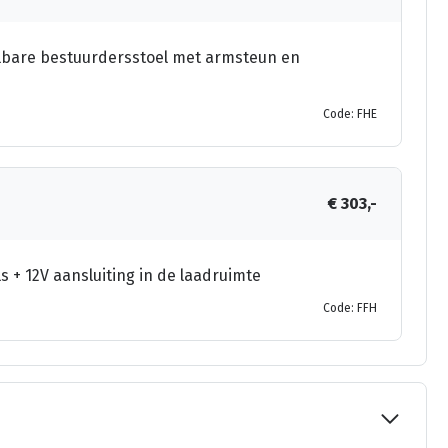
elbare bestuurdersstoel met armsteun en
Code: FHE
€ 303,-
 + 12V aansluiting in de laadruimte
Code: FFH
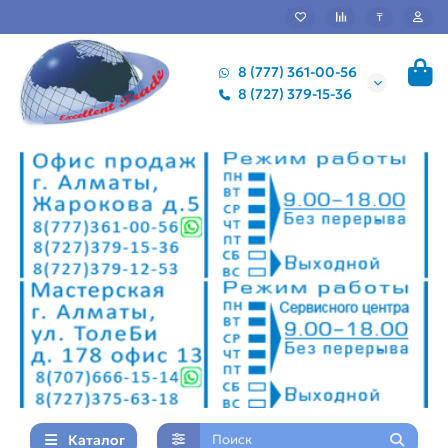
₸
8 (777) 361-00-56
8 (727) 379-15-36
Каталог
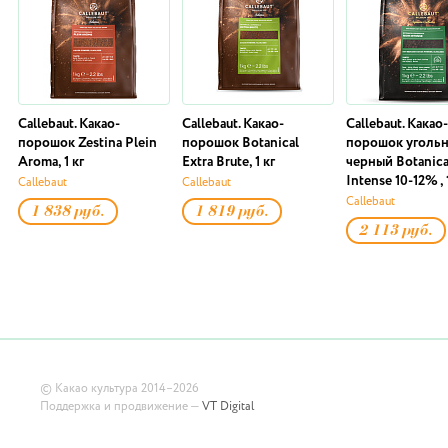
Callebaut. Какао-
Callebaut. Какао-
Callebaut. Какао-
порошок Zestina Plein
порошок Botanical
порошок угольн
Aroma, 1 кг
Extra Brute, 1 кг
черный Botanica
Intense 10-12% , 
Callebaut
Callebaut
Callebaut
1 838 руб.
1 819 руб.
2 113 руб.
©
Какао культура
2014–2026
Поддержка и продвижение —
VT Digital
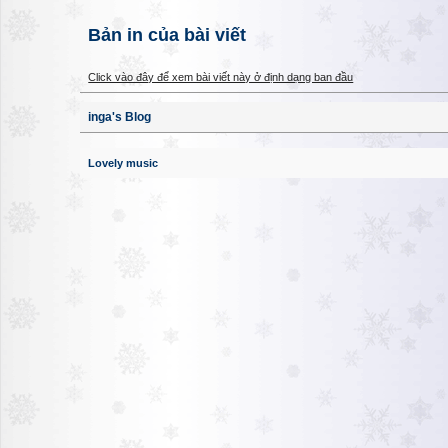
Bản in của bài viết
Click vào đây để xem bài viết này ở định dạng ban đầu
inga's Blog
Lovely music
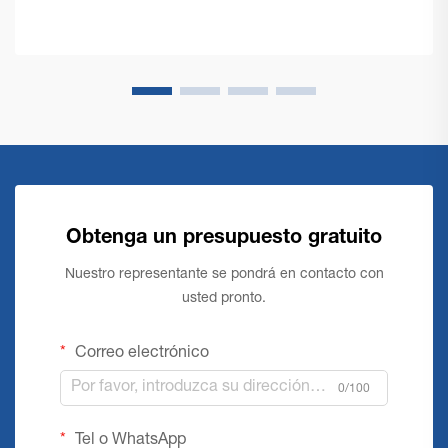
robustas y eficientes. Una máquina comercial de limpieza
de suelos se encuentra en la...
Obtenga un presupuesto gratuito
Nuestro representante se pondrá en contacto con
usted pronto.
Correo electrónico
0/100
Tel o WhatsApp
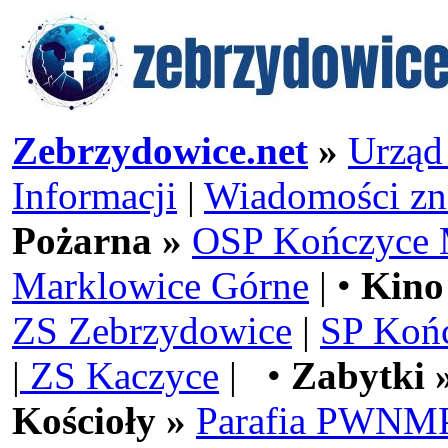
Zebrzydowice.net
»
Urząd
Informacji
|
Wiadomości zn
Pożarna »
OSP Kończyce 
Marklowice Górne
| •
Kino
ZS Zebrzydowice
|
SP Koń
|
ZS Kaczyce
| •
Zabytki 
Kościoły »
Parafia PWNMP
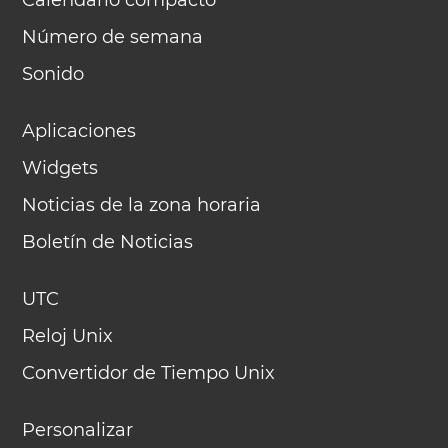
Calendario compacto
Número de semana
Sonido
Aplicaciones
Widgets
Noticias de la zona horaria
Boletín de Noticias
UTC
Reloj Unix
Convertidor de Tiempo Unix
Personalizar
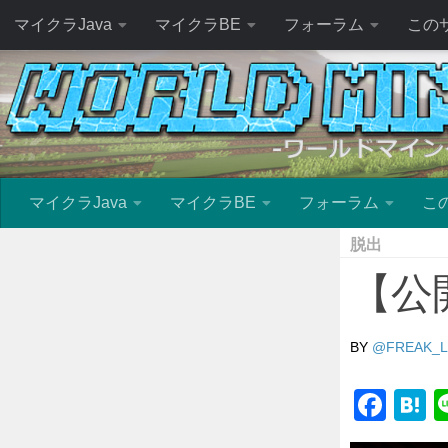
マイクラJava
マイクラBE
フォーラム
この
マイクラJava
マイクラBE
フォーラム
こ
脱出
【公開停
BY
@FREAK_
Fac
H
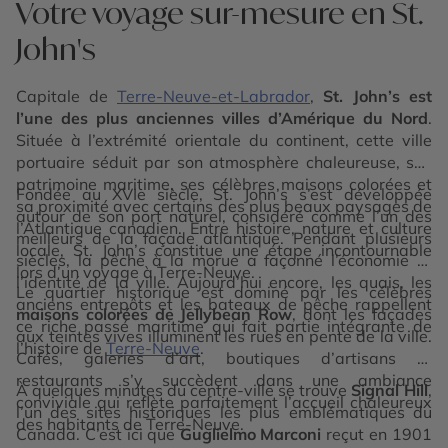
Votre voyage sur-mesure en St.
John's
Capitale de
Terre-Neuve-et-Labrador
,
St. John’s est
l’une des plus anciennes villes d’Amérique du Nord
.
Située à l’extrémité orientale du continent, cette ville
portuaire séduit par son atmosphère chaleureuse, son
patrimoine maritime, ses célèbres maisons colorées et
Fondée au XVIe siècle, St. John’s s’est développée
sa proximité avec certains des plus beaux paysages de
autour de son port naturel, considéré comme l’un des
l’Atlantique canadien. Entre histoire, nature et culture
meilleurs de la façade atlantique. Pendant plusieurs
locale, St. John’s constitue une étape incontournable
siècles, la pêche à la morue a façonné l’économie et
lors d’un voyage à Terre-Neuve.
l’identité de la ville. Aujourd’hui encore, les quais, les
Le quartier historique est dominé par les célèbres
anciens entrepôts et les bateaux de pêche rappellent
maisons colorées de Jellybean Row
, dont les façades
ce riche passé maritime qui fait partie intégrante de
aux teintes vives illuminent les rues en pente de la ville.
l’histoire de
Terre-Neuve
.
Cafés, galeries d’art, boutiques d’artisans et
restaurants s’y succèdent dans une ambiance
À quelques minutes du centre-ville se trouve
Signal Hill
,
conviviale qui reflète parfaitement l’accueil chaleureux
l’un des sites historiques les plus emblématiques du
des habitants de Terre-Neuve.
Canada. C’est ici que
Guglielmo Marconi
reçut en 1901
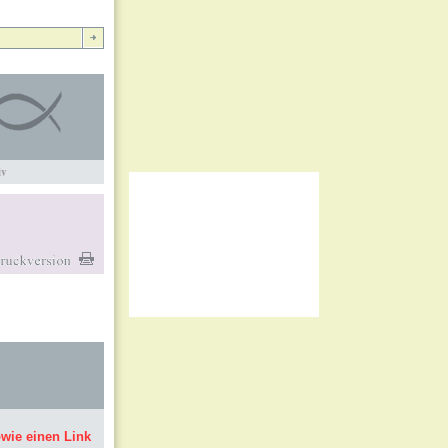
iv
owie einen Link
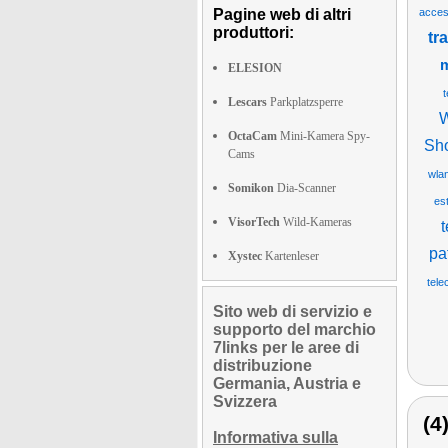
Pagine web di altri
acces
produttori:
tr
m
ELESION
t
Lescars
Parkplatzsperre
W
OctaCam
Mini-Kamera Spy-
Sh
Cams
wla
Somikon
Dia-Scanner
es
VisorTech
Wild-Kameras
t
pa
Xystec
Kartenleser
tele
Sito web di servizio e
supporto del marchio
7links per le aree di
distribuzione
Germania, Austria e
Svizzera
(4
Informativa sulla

========================================

* **What is required**
Write out the records above once more, word for word, with no pictures.

* **Response to this exercise**
elbare bestuurdersstoel met armsteun en
Code: FHE
€ 303,-
 + 12V aansluiting in de laadruimte
Code: FFH
₸
8 (777) 361-00-56
8 (727) 379-15-36
Каталог
Callebaut. Какао-
Callebaut. Какао-
Callebaut. Какао-
порошок Zestina Plein
порошок Botanical
порошок угольн
Aroma, 1 кг
Extra Brute, 1 кг
черный Botanica
Intense 10-12% , 
Callebaut
Callebaut
Callebaut
1 838 руб.
1 819 руб.
2 113 руб.
©
Какао культура
2014–2026
Поддержка и продвижение —
VT Digital
Bản in của bài viết
Click vào đây để xem bài viết này ở định dạng ban đầu
inga's Blog
Lovely music
robustas y eficientes. Una máquina comercial de limpieza
de suelos se encuentra en la...
Obtenga un presupuesto gratuito
Nuestro representante se pondrá en contacto con
usted pronto.
Correo electrónico
0/100
Tel o WhatsApp
Zebrzydowice.net
»
Urząd
Informacji
|
Wiadomości zn
Pożarna »
OSP Kończyce 
Marklowice Górne
| •
Kino
ZS Zebrzydowice
|
SP Koń
|
ZS Kaczyce
| •
Zabytki 
Kościoły »
Parafia PWNMP
Calendario compacto
Número de semana
Sonido
Aplicaciones
Widgets
Noticias de la zona horaria
Boletín de Noticias
UTC
Reloj Unix
Convertidor de Tiempo Unix
Personalizar
マイクラJava
マイクラBE
フォーラム
この
マイクラJava
マイクラBE
フォーラム
こ
脱出
【公開停
BY
@FREAK_
Fac
H
Votre voyage sur-mesure en St.
John's
Capitale de
Terre-Neuve-et-Labrador
,
St. John’s est
l’une des plus anciennes villes d’Amérique du Nord
.
Située à l’extrémité orientale du continent, cette ville
portuaire séduit par son atmosphère chaleureuse, son
patrimoine maritime, ses célèbres maisons colorées et
Fondée au XVIe siècle, St. John’s s’est développée
sa proximité avec certains des plus beaux paysages de
autour de son port naturel, considéré comme l’un des
l’Atlantique canadien. Entre histoire, nature et culture
meilleurs de la façade atlantique. Pendant plusieurs
locale, St. John’s constitue une étape incontournable
siècles, la pêche à la morue a façonné l’économie et
lors d’un voyage à Terre-Neuve.
l’identité de la ville. Aujourd’hui encore, les quais, les
Le quartier historique est dominé par les célèbres
anciens entrepôts et les bateaux de pêche rappellent
maisons colorées de Jellybean Row
, dont les façades
ce riche passé maritime qui fait partie intégrante de
aux teintes vives illuminent les rues en pente de la ville.
l’histoire de
Terre-Neuve
.
Cafés, galeries d’art, boutiques d’artisans et
restaurants s’y succèdent dans une ambiance
À quelques minutes du centre-ville se trouve
Signal Hill
,
conviviale qui reflète parfaitement l’accueil chaleureux
l’un des sites historiques les plus emblématiques du
des habitants de Terre-Neuve.
Canada. C’est ici que
Guglielmo Marconi
reçut en 1901
iv
owie einen Link
Pagine web di altri
acces
produttori:
tr
m
ELESION
t
Lescars
Parkplatzsperre
W
OctaCam
Mini-Kamera Spy-
Sh
Cams
wla
Somikon
Dia-Scanner
es
VisorTech
Wild-Kameras
t
pa
Xystec
Kartenleser
tele
Sito web di servizio e
supporto del marchio
7links per le aree di
distribuzione
Germania, Austria e
Svizzera
(4
Informativa sulla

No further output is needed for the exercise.